Friday, May 20, 2011

Frustrated.

Hi friends. I was planning this big post that would explain the process of my surgery and stuff, but right now I just want to vent and get it off my chest so it doesn't bother me as much anymore.

I'm going crazy over here. I'm still in pain, yes, even 4 days after my surgery. I'm getting people (even complete strangers) telling me "well, there must be something wrong because I was up and walking in 3 days and I felt fine." Or, "You should feel better tomorrow then."

I can't freaking win. I'm either healing too slow, or when I try to push myself and go out and resume life as usual, I'm pushing too hard. Perhaps people don't understand that RSD is directly related to all of this. I already have nerves that are shot, and this is precisely the reason that most surgeons will not operate on someone with RSD unless there's a damn good reason.

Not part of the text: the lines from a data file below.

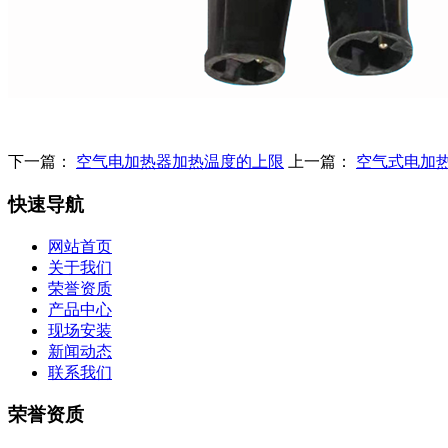
下一篇：
空气电加热器加热温度的上限
上一篇：
空气式电加
快速导航
网站首页
关于我们
荣誉资质
产品中心
现场安装
新闻动态
联系我们
荣誉资质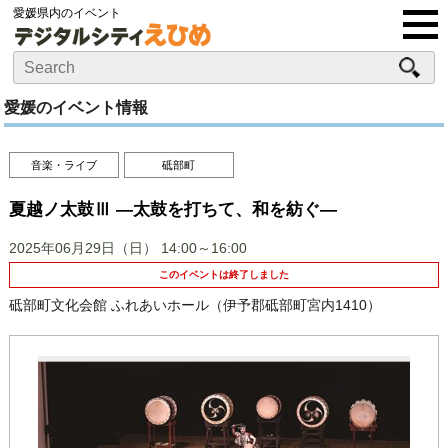
愛媛県内のイベント
愛媛のイベント情報
音楽・ライブ
砥部町
夏越ノ太鼓Ⅲ ―太鼓を打ちて、和を紡ぐ―
2025年06月29日（日）
14:00～16:00
このイベントは終了しました
砥部町文化会館 ふれあいホール（伊予郡砥部町宮内1410）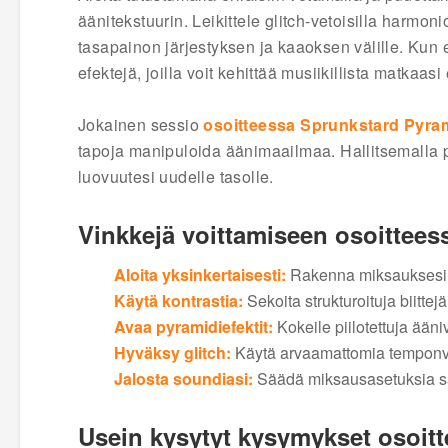
äänitekstuurin. Leikittele glitch-vetoisilla harmoni
tasapainon järjestyksen ja kaaoksen välille. Kun 
efektejä, joilla voit kehittää musiikillista matkaasi
Jokainen sessio
osoitteessa Sprunkstard Pyra
tapoja manipuloida äänimaailmaa. Hallitsemalla pe
luovuutesi uudelle tasolle.
Vinkkejä voittamiseen osoittee
Aloita yksinkertaisesti:
Rakenna miksauksesi ke
Käytä kontrastia:
Sekoita strukturoituja biitte
Avaa pyramidiefektit:
Kokeile piilotettuja ääni
Hyväksy glitch:
Käytä arvaamattomia temponvaih
Jalosta soundiasi:
Säädä miksausasetuksia saa
Usein kysytyt kysymykset osoit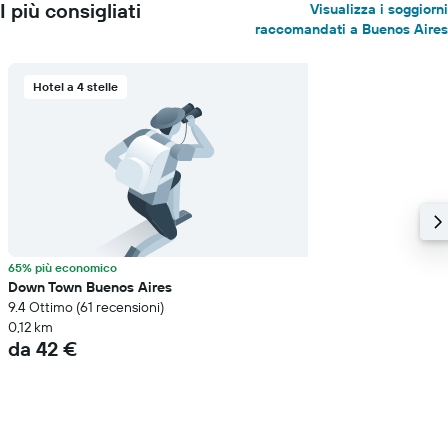
I più consigliati
Visualizza i soggiorni
raccomandati a Buenos Aires
Hotel a 4 stelle
65% più economico
Down Town Buenos Aires
9.4 Ottimo (61 recensioni)
0,12 km
da 42 €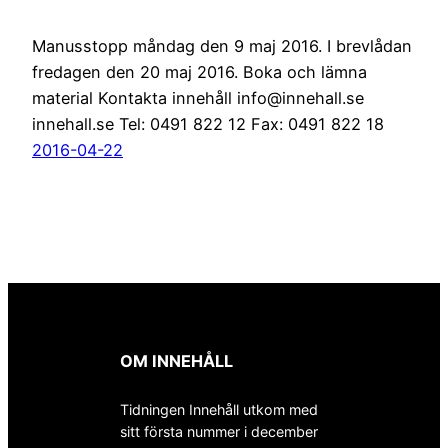
Manusstopp måndag den 9 maj 2016. I brevlådan
fredagen den 20 maj 2016. Boka och lämna
material Kontakta innehåll info@innehall.se
innehall.se Tel: 0491 822 12 Fax: 0491 822 18
2016-04-22
OM INNEHÅLL
Tidningen Innehåll utkom med
sitt första nummer i december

I just want people to leave me the hell alone. I'm healing. It's slow, but I'm doing slightly better each day. Let me celebrate that and enjoy it without telling me how your mother's aunt's cousin's sister's neighbor felt after she had surgery. I'll be fine. Just stop making me feel bad about my progress, or lack thereof.

I apologize. I'm cranky. I'm in pain, and I'm bored and I'm pissy right now. That'll get better too.

Okay, I'm going to go lay down and try to sleep some of this off. Hopefully tomorrow I'll have this excellent post about the opening of the new Star Tours ride at DHS.